WORK TO BE COMPLETED — Nothing may differ between your reply and the listing that follows.

STORED DATA —
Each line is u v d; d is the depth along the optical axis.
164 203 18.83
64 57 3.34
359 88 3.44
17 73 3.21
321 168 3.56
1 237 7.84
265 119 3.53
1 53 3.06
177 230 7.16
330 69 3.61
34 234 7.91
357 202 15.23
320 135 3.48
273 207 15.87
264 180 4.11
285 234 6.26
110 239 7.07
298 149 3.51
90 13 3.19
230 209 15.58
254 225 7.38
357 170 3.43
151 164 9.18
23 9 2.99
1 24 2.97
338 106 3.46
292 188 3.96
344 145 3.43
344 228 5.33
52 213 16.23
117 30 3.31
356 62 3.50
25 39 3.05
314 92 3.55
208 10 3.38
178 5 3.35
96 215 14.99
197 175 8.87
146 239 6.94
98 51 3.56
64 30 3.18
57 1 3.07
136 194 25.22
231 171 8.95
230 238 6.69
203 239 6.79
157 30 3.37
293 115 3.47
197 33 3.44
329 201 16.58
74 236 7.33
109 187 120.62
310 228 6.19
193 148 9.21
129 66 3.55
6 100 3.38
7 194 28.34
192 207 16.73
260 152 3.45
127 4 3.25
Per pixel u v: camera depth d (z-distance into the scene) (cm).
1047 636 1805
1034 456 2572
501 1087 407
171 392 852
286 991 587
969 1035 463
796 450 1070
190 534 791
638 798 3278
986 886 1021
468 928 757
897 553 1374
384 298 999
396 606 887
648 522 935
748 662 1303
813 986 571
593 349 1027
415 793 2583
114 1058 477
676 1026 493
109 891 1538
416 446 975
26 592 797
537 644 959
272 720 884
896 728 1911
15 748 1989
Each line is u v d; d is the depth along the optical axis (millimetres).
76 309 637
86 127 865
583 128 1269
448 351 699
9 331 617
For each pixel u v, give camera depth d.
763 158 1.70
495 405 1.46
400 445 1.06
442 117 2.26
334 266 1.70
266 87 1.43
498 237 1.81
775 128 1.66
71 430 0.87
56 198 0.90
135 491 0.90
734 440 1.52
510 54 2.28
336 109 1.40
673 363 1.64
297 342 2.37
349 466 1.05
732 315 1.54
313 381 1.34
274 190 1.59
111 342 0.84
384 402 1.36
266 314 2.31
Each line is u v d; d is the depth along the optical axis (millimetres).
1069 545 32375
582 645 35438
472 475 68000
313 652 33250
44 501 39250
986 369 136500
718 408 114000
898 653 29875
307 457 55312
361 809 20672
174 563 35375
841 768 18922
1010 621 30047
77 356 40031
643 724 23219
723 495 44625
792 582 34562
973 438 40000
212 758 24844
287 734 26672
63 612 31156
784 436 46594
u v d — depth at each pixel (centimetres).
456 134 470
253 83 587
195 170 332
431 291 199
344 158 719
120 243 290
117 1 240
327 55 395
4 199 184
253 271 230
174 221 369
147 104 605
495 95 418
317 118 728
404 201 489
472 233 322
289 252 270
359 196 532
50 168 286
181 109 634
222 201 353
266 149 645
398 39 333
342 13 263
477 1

EXERCISE OUTPUT —
Each line is u v d; d is the depth along the optical axis.
164 203 18.83
64 57 3.34
359 88 3.44
17 73 3.21
321 168 3.56
1 237 7.84
265 119 3.53
1 53 3.06
177 230 7.16
330 69 3.61
34 234 7.91
357 202 15.23
320 135 3.48
273 207 15.87
264 180 4.11
285 234 6.26
110 239 7.07
298 149 3.51
90 13 3.19
230 209 15.58
254 225 7.38
357 170 3.43
151 164 9.18
23 9 2.99
1 24 2.97
338 106 3.46
292 188 3.96
344 145 3.43
344 228 5.33
52 213 16.23
117 30 3.31
356 62 3.50
25 39 3.05
314 92 3.55
208 10 3.38
178 5 3.35
96 215 14.99
197 175 8.87
146 239 6.94
98 51 3.56
64 30 3.18
57 1 3.07
136 194 25.22
231 171 8.95
230 238 6.69
203 239 6.79
157 30 3.37
293 115 3.47
197 33 3.44
329 201 16.58
74 236 7.33
109 187 120.62
310 228 6.19
193 148 9.21
129 66 3.55
6 100 3.38
7 194 28.34
192 207 16.73
260 152 3.45
127 4 3.25
Per pixel u v: camera depth d (z-distance into the scene) (cm).
1047 636 1805
1034 456 2572
501 1087 407
171 392 852
286 991 587
969 1035 463
796 450 1070
190 534 791
638 798 3278
986 886 1021
468 928 757
897 553 1374
384 298 999
396 606 887
648 522 935
748 662 1303
813 986 571
593 349 1027
415 793 2583
114 1058 477
676 1026 493
109 891 1538
416 446 975
26 592 797
537 644 959
272 720 884
896 728 1911
15 748 1989
Each line is u v d; d is the depth along the optical axis (millimetres).
76 309 637
86 127 865
583 128 1269
448 351 699
9 331 617
For each pixel u v, give camera depth d.
763 158 1.70
495 405 1.46
400 445 1.06
442 117 2.26
334 266 1.70
266 87 1.43
498 237 1.81
775 128 1.66
71 430 0.87
56 198 0.90
135 491 0.90
734 440 1.52
510 54 2.28
336 109 1.40
673 363 1.64
297 342 2.37
349 466 1.05
732 315 1.54
313 381 1.34
274 190 1.59
111 342 0.84
384 402 1.36
266 314 2.31
Each line is u v d; d is the depth along the optical axis (millimetres).
1069 545 32375
582 645 35438
472 475 68000
313 652 33250
44 501 39250
986 369 136500
718 408 114000
898 653 29875
307 457 55312
361 809 20672
174 563 35375
841 768 18922
1010 621 30047
77 356 40031
643 724 23219
723 495 44625
792 582 34562
973 438 40000
212 758 24844
287 734 26672
63 612 31156
784 436 46594
u v d — depth at each pixel (centimetres).
456 134 470
253 83 587
195 170 332
431 291 199
344 158 719
120 243 290
117 1 240
327 55 395
4 199 184
253 271 230
174 221 369
147 104 605
495 95 418
317 118 728
404 201 489
472 233 322
289 252 270
359 196 532
50 168 286
181 109 634
222 201 353
266 149 645
398 39 333
342 13 263
477 1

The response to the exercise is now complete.